Tasks to perform
a. In the memorandum and order, write out the passage starting with "Tucker v. Bailey" and going on through "et al., Defendants.", substituting "Petitioner" for every "Plaintiff".
b. Summarize the memorandum and order in two sentences.
c. According to the memorandum and order, which magistrate judge wrote the Report and Recommendation?

Text shown

Tucker v. Bailey

Decision Date08 February 2018
Docket NumberC.A. No. 17-224 WES
PartiesDEAVEN E. TUCKER, SR., Plaintiff, v. NANCY BAILEY, individually and in her official capacity as Assistant Director of Prison Operations of RIDOC, et al., Defendants.
CourtU.S. District Court — District of Rhode Island
MEMORANDUM AND ORDER

WILLIAM E. SMITH, Chief Judge.

Before the Court is Magistrate Judge Sullivan's Report and Recommendation ("R&R") (ECF No. 6) recommending that the Court (1) dismiss Plaintiff's Complaint (ECF No. 1) with prejudice because it is barred by the applicable statute of limitations; and (2) deny as moot Plaintiff's Motion To Proceed In Forma Pauperis (ECF No. 2).

In his Objection to the R&R (ECF No. 10), while acknowledging that the Court may sua sponte dismiss a complaint for an "apparent and insurmountable" "temporal hurdle," Plaintiff faults Magistrate Judge Sullivan for "not consider[ing] or provid[ing] any equitable tolling exception analysis." (Br. in Supp. of Pl.'s Obj. to R. & R. 3-4, ECF No. 10 (quoting Johnson v. Rodriguez, 943 F.2d 104, 108 (1st Cir. 2001)). Plaintiff suggests that Magistrate Judge Sullivan should have applied equitable-tolling principles because a liberal reading of his Complaint, which describes his conditions of confinement, "support[s] [a] strong argument of an inescapable disability, irremediable lack of information, and/or other circumstances beyond his control that prevented him to sue, which made him loathe to bring suit against his adversaries." (Id. at 4-6.) Plaintiff further avers that Magistrate Judge Sullivan's R&R should be rejected and the Court should equitably toll the limitations period, or alternatively provide Plaintiff an opportunity to amend his Complaint, because he "was [not] at all times capable of protecting [his] legal rights" based on his conditions of confinement, including daily supervision and control by Defendants. (Id. at 6-7 (quoting Rivers v. Am. Commerce Ins. Co., 836 A.2d 200, 204 (R.I. 2003)).

This Court reviews de novo a properly objected to R&R on a dispositive matter. See 28 U.S.C. § 636(b)(1); see also Jasty v. Wright Med. Tech., Inc., 528 F.3d 28, 33 (1st Cir. 2008).

Record extracts

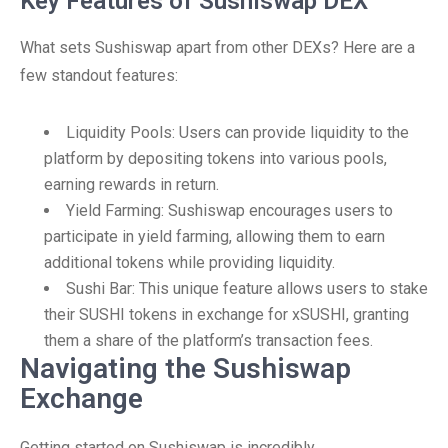
Key Features of Sushiswap DEX
What sets Sushiswap apart from other DEXs? Here are a
few standout features:
Liquidity Pools: Users can provide liquidity to the
platform by depositing tokens into various pools,
earning rewards in return.
Yield Farming: Sushiswap encourages users to
participate in yield farming, allowing them to earn
additional tokens while providing liquidity.
Sushi Bar: This unique feature allows users to stake
their SUSHI tokens in exchange for xSUSHI, granting
them a share of the platform’s transaction fees.
Navigating the Sushiswap
Exchange
Getting started on Sushiswap is incredibly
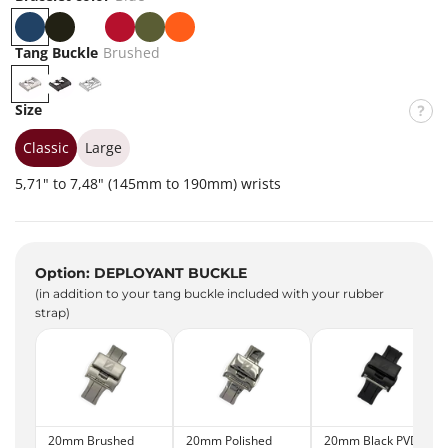
B
B
W
R
K
O
l
l
h
e
h
r
Tang Buckle
Brushed
u
a
i
d
a
a
B
P
P
e
c
t
k
n
r
V
o
Size
k
e
i
g
u
D
l
e
s
B
i
Classic
Large
h
l
s
5,71" to 7,48" (145mm to 190mm) wrists
e
a
h
d
c
e
k
d
Option: DEPLOYANT BUCKLE
(in addition to your tang buckle included with your rubber
strap)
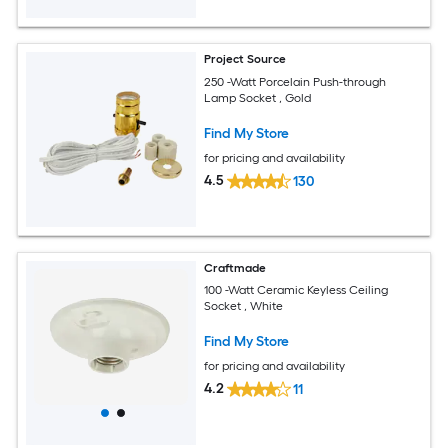
Project Source
250 -Watt Porcelain Push-through
Lamp Socket , Gold
Find My Store
for pricing and availability
4.5
130
Craftmade
100 -Watt Ceramic Keyless Ceiling
Socket , White
Find My Store
for pricing and availability
4.2
11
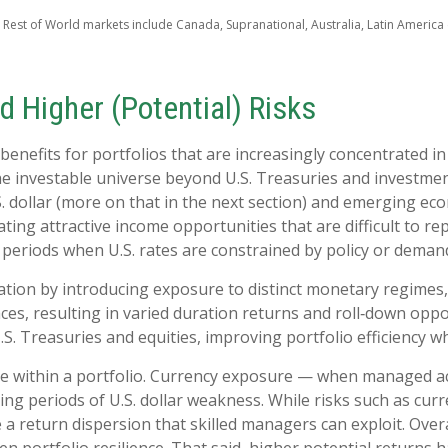
 Rest of World markets include Canada, Supranational, Australia, Latin America (
d Higher (Potential) Risks
benefits for portfolios that are increasingly concentrated in
he investable universe beyond U.S. Treasuries and investme
 dollar (more on that in the next section) and emerging econ
eating attractive income opportunities that are difficult to r
periods when U.S. rates are constrained by policy or demand
tion by introducing exposure to distinct monetary regimes, 
es, resulting in varied duration returns and roll
‑
down oppor
U.S. Treasuries and equities, improving portfolio efficiency w
ce within a portfolio. Currency exposure
—
when managed act
ing periods of U.S. dollar weakness. While risks such as curren
 a return dispersion that skilled managers can exploit. Ove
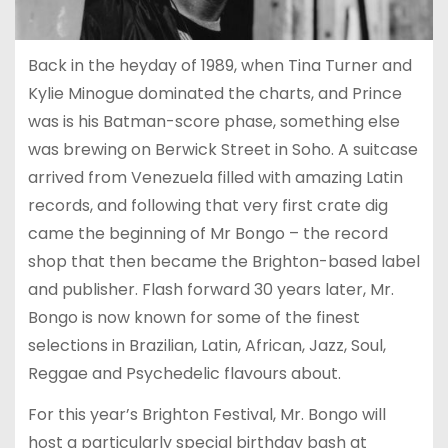
Back in the heyday of 1989, when Tina Turner and
Kylie Minogue dominated the charts, and Prince
was is his Batman-score phase, something else
was brewing on Berwick Street in Soho. A suitcase
arrived from Venezuela filled with amazing Latin
records, and following that very first crate dig
came the beginning of Mr Bongo – the record
shop that then became the Brighton-based label
and publisher. Flash forward 30 years later, Mr.
Bongo is now known for some of the finest
selections in Brazilian, Latin, African, Jazz, Soul,
Reggae and Psychedelic flavours about.
For this year’s Brighton Festival, Mr. Bongo will
host a particularly special birthday bash at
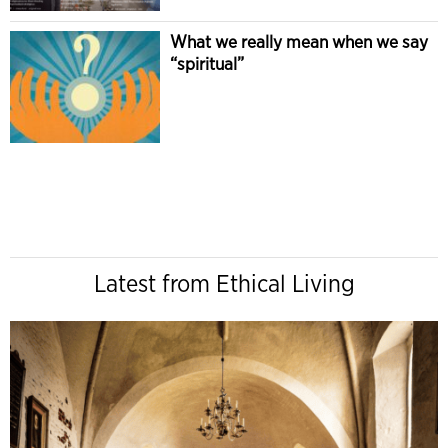
What we really mean when we say
“spiritual”
Latest from Ethical Living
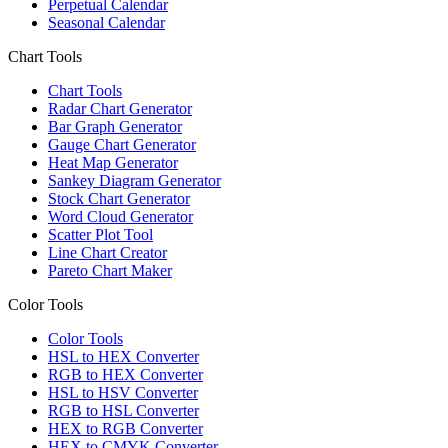
Perpetual Calendar
Seasonal Calendar
Chart Tools
Chart Tools
Radar Chart Generator
Bar Graph Generator
Gauge Chart Generator
Heat Map Generator
Sankey Diagram Generator
Stock Chart Generator
Word Cloud Generator
Scatter Plot Tool
Line Chart Creator
Pareto Chart Maker
Color Tools
Color Tools
HSL to HEX Converter
RGB to HEX Converter
HSL to HSV Converter
RGB to HSL Converter
HEX to RGB Converter
HEX to CMYK Converter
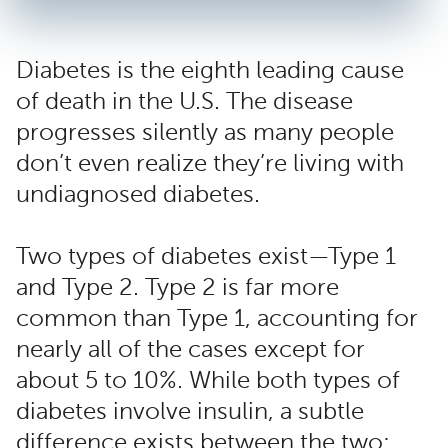
Diabetes is the eighth leading cause
of death in the U.S. The disease
progresses silently as many people
don’t even realize they’re living with
undiagnosed diabetes.
Two types of diabetes exist—Type 1
and Type 2. Type 2 is far more
common than Type 1, accounting for
nearly all of the cases except for
about 5 to 10%. While both types of
diabetes involve insulin, a subtle
difference exists between the two:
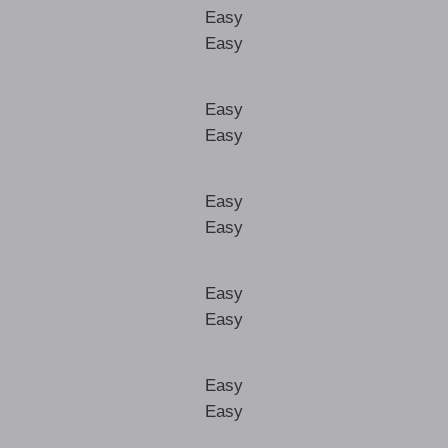
Easy
Easy
Easy
Easy
Easy
Easy
Easy
Easy
Easy
Easy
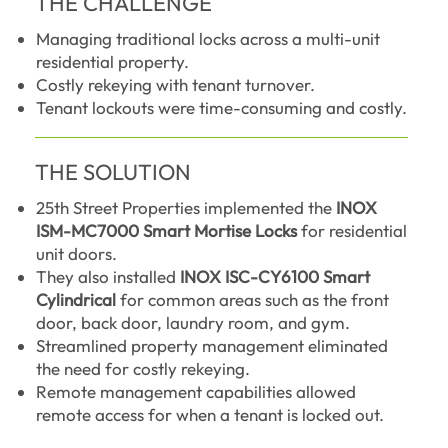
THE CHALLENGE
Managing traditional locks across a multi-unit
residential property.
Costly rekeying with tenant turnover.
Tenant lockouts were time-consuming and costly.
THE SOLUTION
25th Street Properties implemented the
INOX
ISM-MC7000 Smart Mortise Locks
for residential
unit doors.
They also installed
INOX ISC-CY6100 Smart
Cylindrical
for common areas such as the front
door, back door, laundry room, and gym.
Streamlined property management eliminated
the need for costly rekeying.
Remote management capabilities allowed
remote access for when a tenant is locked out.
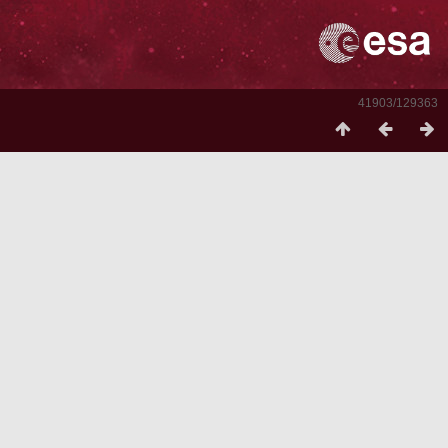
41903/129363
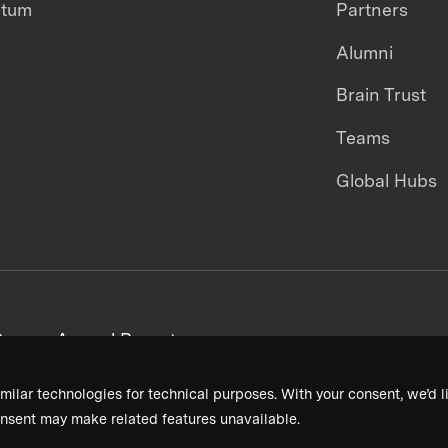
ntum
Partners
Alumni
Brain Trust
Teams
Global Hubs
areers
Annual Reports
milar technologies for technical purposes. With your consent, we’d li
nsent may make related features unavailable.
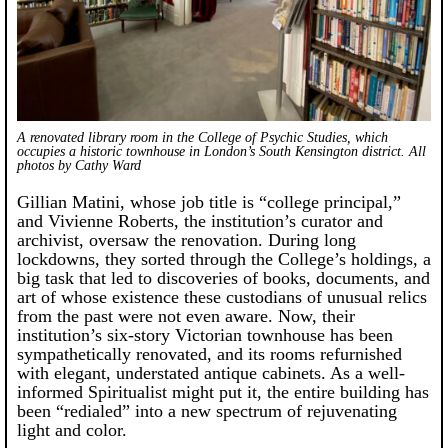
A renovated library room in the College of Psychic Studies, which
occupies a historic townhouse in London’s South Kensington district.
All
photos by Cathy Ward
Gillian Matini, whose job title is “college principal,”
and Vivienne Roberts, the institution’s curator and
archivist, oversaw the renovation. During long
lockdowns, they sorted through the College’s holdings, a
big task that led to discoveries of books, documents, and
art of whose existence these custodians of unusual relics
from the past were not even aware. Now, their
institution’s six-story Victorian townhouse has been
sympathetically renovated, and its rooms refurnished
with elegant, understated antique cabinets. As a well-
informed Spiritualist might put it, the entire building has
been “redialed” into a new spectrum of rejuvenating
light and color.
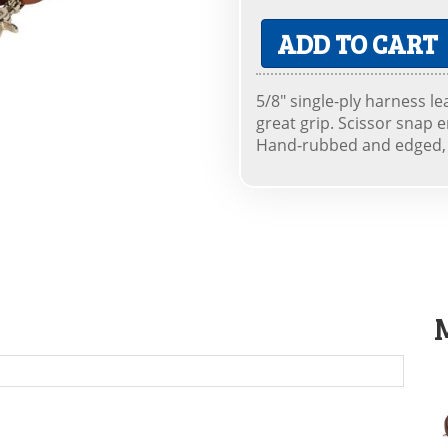
ADD TO CART
5/8" single-ply harness le
great grip. Scissor snap 
Hand-rubbed and edged, h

Answers below
a.
Tucker v. Bailey

Decision Date08 February 2018
Docket NumberC.A. No. 17-224 WES
PartiesDEAVEN E. TUCKER, SR., Petitioner, v. NANCY BAILEY, individually and in her official capacity as Assistant Director of Prison Operations of RIDOC, et al., Defendants.

b. The court has before it Magistrate Judge Sullivan's Report and Recommendation, which recommends dismissing Deaven E. Tucker, Sr.'s complaint with prejudice as barred by the statute of limitations and denying as moot his motion to proceed in forma pauperis. Tucker objects that the magistrate judge gave no equitable-tolling analysis, arguing that his conditions of confinement kept him from suing, and asks the court to toll the limitations period or let him amend his complaint; the court states that it reviews a properly objected-to R&R on a dispositive matter de novo.

c. Magistrate Judge Sullivan.